It has been recorded that during the WW II incarceration of the LSSP escapees who were assigned this task these cosseted youths suffered terribly from bleeding fingers and split nails. The finished product was then sent to the government officers that had ordered them. Years later, when I was Government Agent of Trincomalee I came across a few rural entrepreneurs foraging for wild cane in the brush jungle of Seruwila to be sold to the Prisons Department.
For the next few years there was no great change in the ‘waste’ that ended up in our WPBs – old carbons, over-used blotting paper, greasy Roneo paper, drafts and discarded petitions in ‘broken’ English. Then came the “great upset of 1956”. It slowly seeped into government offices. Sinhala as the new Official Language transformed once-familiar designations. ‘Peon’ became ‘Karyala Karya Sahayaka’(KKS) and the Waste Paper Basket became ‘Kunu Kooduwa’ (but, strangely, continued to be referred to as WPB). There was an initial increase in the volume of stuff that filled our WPBs as ‘old entrants’ who had been educated in English, struggled to readjust themselves to writing, memos and letters in Sinhala. Our initial forays into the Official Language stuffed full our WPBs.
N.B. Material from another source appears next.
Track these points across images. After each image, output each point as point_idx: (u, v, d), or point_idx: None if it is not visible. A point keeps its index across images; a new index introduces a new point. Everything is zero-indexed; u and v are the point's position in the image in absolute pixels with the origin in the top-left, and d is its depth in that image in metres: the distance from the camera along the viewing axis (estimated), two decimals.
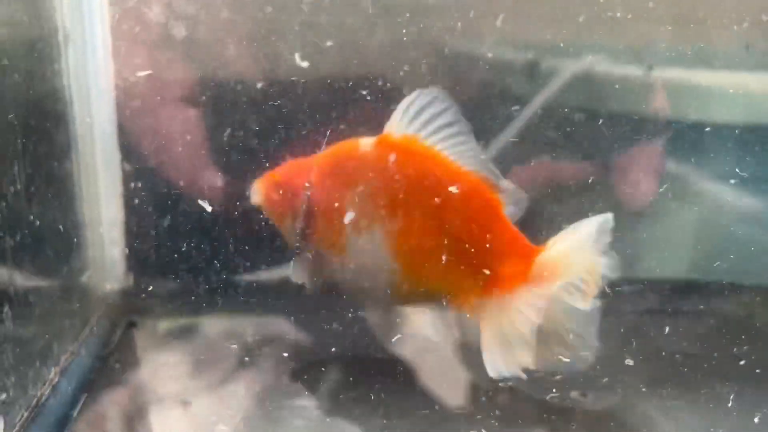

Old JRJ’s Open Economy trumpeted the Last Post for the WPB. Tons of cheap plastic containers flooded the market and the old cane WPBs were no longer economical. ‘Baskets’ in pastel colours now decorate government offices – adequate for today’s almost paper-less office work.
However, the WPB is as ‘undead’ as Count Dracula. Our political cartoonists relish drawing unpopular politicians and their policies peering out of the old style WPB into which they have been flung. A neat bit of artistic shorthand.
As an octogenarian veteran of government service I believe it is important to remember its past and honour that now almost forgotten item of office equipment, the Waste Paper Basket, which made our work so easy. In conclusion, I have a confession to make – in a corner of my home there hides an old WPB that I extracted as a souvenir from my last Kachcheri. I only hope I will not be hauled before the FCID or CIABOC for this misdemeanour.